**What the exercise asks**
Find all lines with the word "Strumpfhose" in the material, then copy them.

>>>>

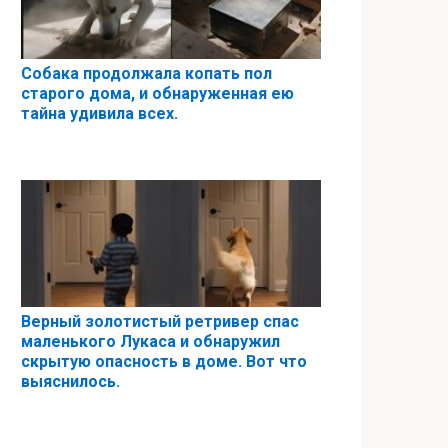
Собака продолжала копать пол
старого дома, и обнаруженная ею
тайна удивила всех.
Верный золотистый ретривер спас
маленького Лукаса и обнаружил
скрытую опасность в доме. Вот что
выяснилось.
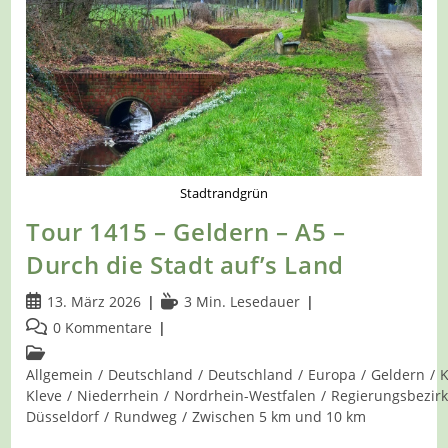
Stadtrandgrün
Tour 1415 – Geldern – A5 –
Durch die Stadt auf’s Land
Beitrag
Lesedauer:
13. März 2026
3 Min. Lesedauer
veröffentlicht:
Beitrags-
0 Kommentare
Kommentare:
Beitrags-
Kategorie:
Allgemein
/
Deutschland
/
Deutschland
/
Europa
/
Geldern
/
K
Kleve
/
Niederrhein
/
Nordrhein-Westfalen
/
Regierungsbezir
Düsseldorf
/
Rundweg
/
Zwischen 5 km und 10 km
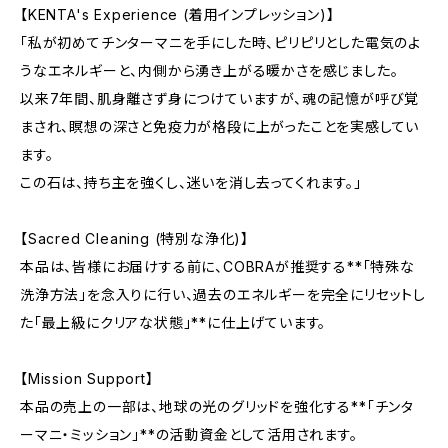
【KENTA's Experience (着用インプレッション)】
「私が初めてチンターマニを手にした時、ピリピリとした電気のよ
うなエネルギーと、内側から湧き上がる暖かさを感じました。
以来7年間、肌身離さず身につけていますが、魂の記憶が呼び覚
まされ、瞑想の深さと免疫力が格段に上がったことを実感してい
ます。
この石は、持ち主を強くし、迷いを消し去ってくれます。」
【Sacred Cleaning (特別な浄化)】
本品は、皆様にお届けする前に、COBRAが推奨する**「特殊な
洗浄方法」を念入りに行い、過去のエネルギーを完全にリセットし
た「最上級にクリアな状態」**に仕上げています。
【Mission Support】
本品の売上の一部は、地球の光のグリッドを強化する**「チンタ
ーマニ・ミッション」**の活動資金として活用されます。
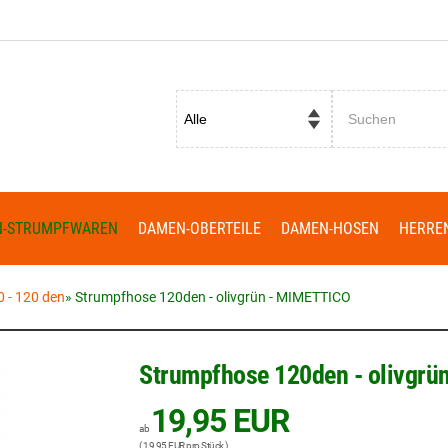
Passwort vergessen?
N-STRUMPFWAREN
DAMEN-OBERTEILE
DAMEN-HOSEN
HERRE
0 - 120 den
»
Strumpfhose 120den - olivgrün - MIMETTICO
Strumpfhose 120den - olivgr
19,95 EUR
ab
( 19,95 EUR pro Stück )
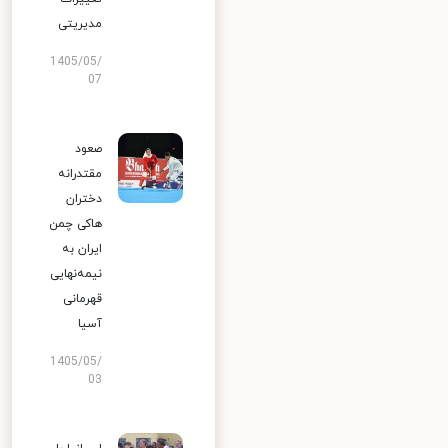
مدیریتی
1405/05/
07
صعود
مقتدرانه
دختران
هاکی چمن
ایران به
نیمه‌نهایی
قهرمانی
آسیا
1405/05/
03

<<<<

**Task output**
Strumpfhose 120den - olivgrün - MIMETTICO
Strumpfhose 120den - olivgr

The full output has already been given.